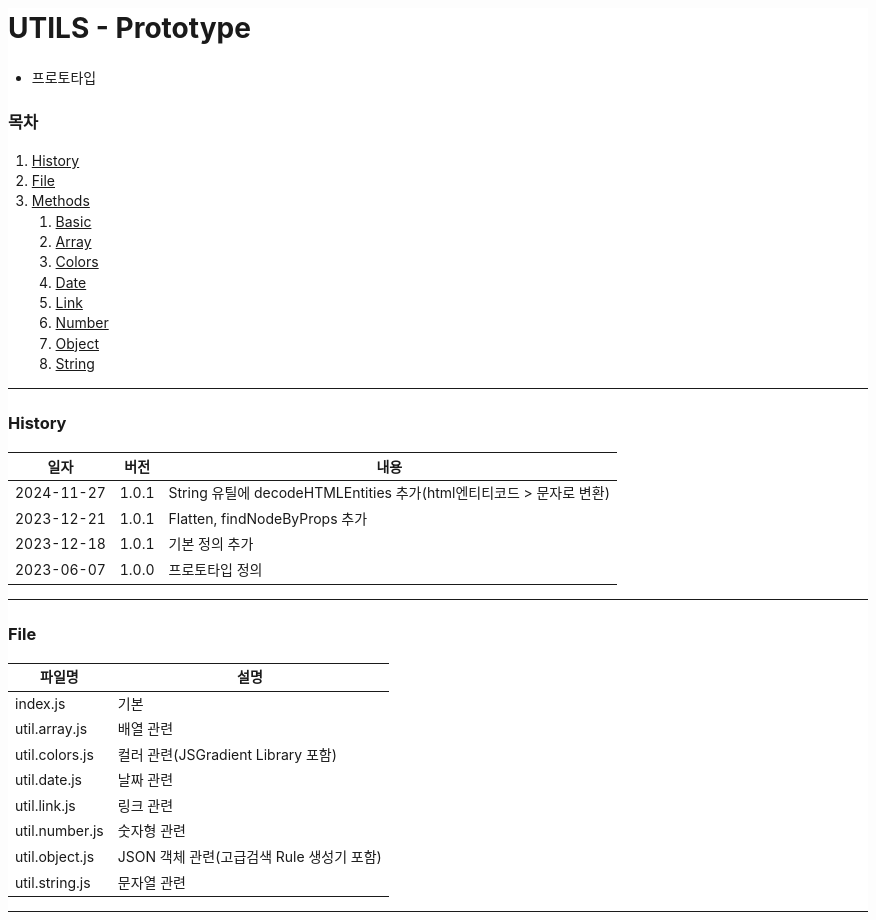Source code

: # UTILS - Prototype

-   프로토타입

### 목차

1. [History](#history)
2. [File](#file)
3. [Methods](#methods)
    1. [Basic](#basic)
    2. [Array](#array)
    3. [Colors](#colors)
    4. [Date](#date)
    5. [Link](#link)
    6. [Number](#number)
    7. [Object](#object)
    8. [String](#string)

---

### History

| 일자       | 버전  | 내용                                                                |
| ---------- | ----- | ------------------------------------------------------------------- |
| 2024-11-27 | 1.0.1 | String 유틸에 decodeHTMLEntities 추가(html엔티티코드 > 문자로 변환) |
| 2023-12-21 | 1.0.1 | Flatten, findNodeByProps 추가                                       |
| 2023-12-18 | 1.0.1 | 기본 정의 추가                                                      |
| 2023-06-07 | 1.0.0 | 프로토타입 정의                                                     |

---

### File

| 파일명         | 설명                                      |
| -------------- | ----------------------------------------- |
| index.js       | 기본                                      |
| util.array.js  | 배열 관련                                 |
| util.colors.js | 컬러 관련(JSGradient Library 포함)        |
| util.date.js   | 날짜 관련                                 |
| util.link.js   | 링크 관련                                 |
| util.number.js | 숫자형 관련                               |
| util.object.js | JSON 객체 관련(고급검색 Rule 생성기 포함) |
| util.string.js | 문자열 관련                               |

---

*WORK TO COMPLETE:*
Omitting all images, retype each line of the records precisely.

*WRITTEN REPLY:*
Source code

: # UTILS - Prototype

-   프로토타입

### 목차

1. [History](#history)
2. [File](#file)
3. [Methods](#methods)
    1. [Basic](#basic)
    2. [Array](#array)
    3. [Colors](#colors)
    4. [Date](#date)
    5. [Link](#link)
    6. [Number](#number)
    7. [Object](#object)
    8. [String](#string)

---

### History

| 일자       | 버전  | 내용                                                                |
| ---------- | ----- | ------------------------------------------------------------------- |
| 2024-11-27 | 1.0.1 | String 유틸에 decodeHTMLEntities 추가(html엔티티코드 > 문자로 변환) |
| 2023-12-21 | 1.0.1 | Flatten, findNodeByProps 추가                                       |
| 2023-12-18 | 1.0.1 | 기본 정의 추가                                                      |
| 2023-06-07 | 1.0.0 | 프로토타입 정의                                                     |

---

### File

| 파일명         | 설명                                      |
| -------------- | ----------------------------------------- |
| index.js       | 기본                                      |
| util.array.js  | 배열 관련                                 |
| util.colors.js | 컬러 관련(JSGradient Library 포함)        |
| util.date.js   | 날짜 관련                                 |
| util.link.js   | 링크 관련                                 |
| util.number.js | 숫자형 관련                               |
| util.object.js | JSON 객체 관련(고급검색 Rule 생성기 포함) |
| util.string.js | 문자열 관련                               |

---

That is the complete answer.